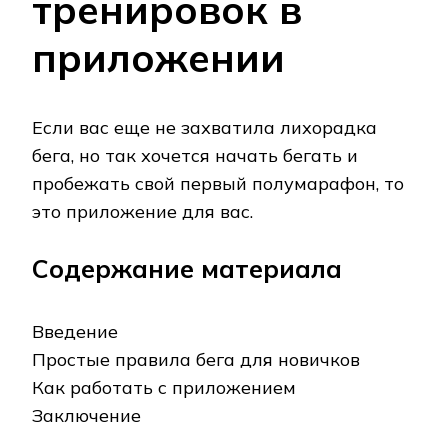
тренировок в
приложении
Если вас еще не захватила лихорадка
бега, но так хочется начать бегать и
пробежать свой первый полумарафон, то
это приложение для вас.
Содержание материала
Введение
Простые правила бега для новичков
Как работать с приложением
Заключение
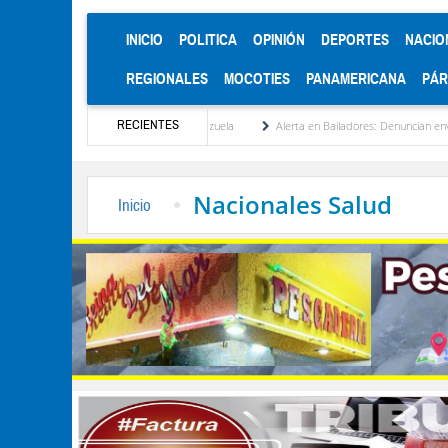
(CURRENT)
INICIO
POLITICA
OPINIÓN
DEPORTES
NACIO
REGIONALES
MOCOTIES
PANAMERICANA
PÁ
RECIENTES
stitucionalización de Venezuela
Alerta en Bailadores: Denuncian envenenamiento de 
Nacionales Salud
Inicio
----
> _What the task asks_: Reproduce the material above in full and without alteration, but skip all pictures.

> _Expected answer_:
тренировок в
приложении
Если вас еще не захватила лихорадка
бега, но так хочется начать бегать и
пробежать свой первый полумарафон, то
это приложение для вас.
Содержание материала
Введение
Простые правила бега для новичков
Как работать с приложением
Заключение
(CURRENT)
INICIO
POLITICA
OPINIÓN
DEPORTES
NACIO
REGIONALES
MOCOTIES
PANAMERICANA
PÁ
RECIENTES
stitucionalización de Venezuela
Alerta en Bailadores: Denuncian envenenamiento de 
Nacionales Salud
Inicio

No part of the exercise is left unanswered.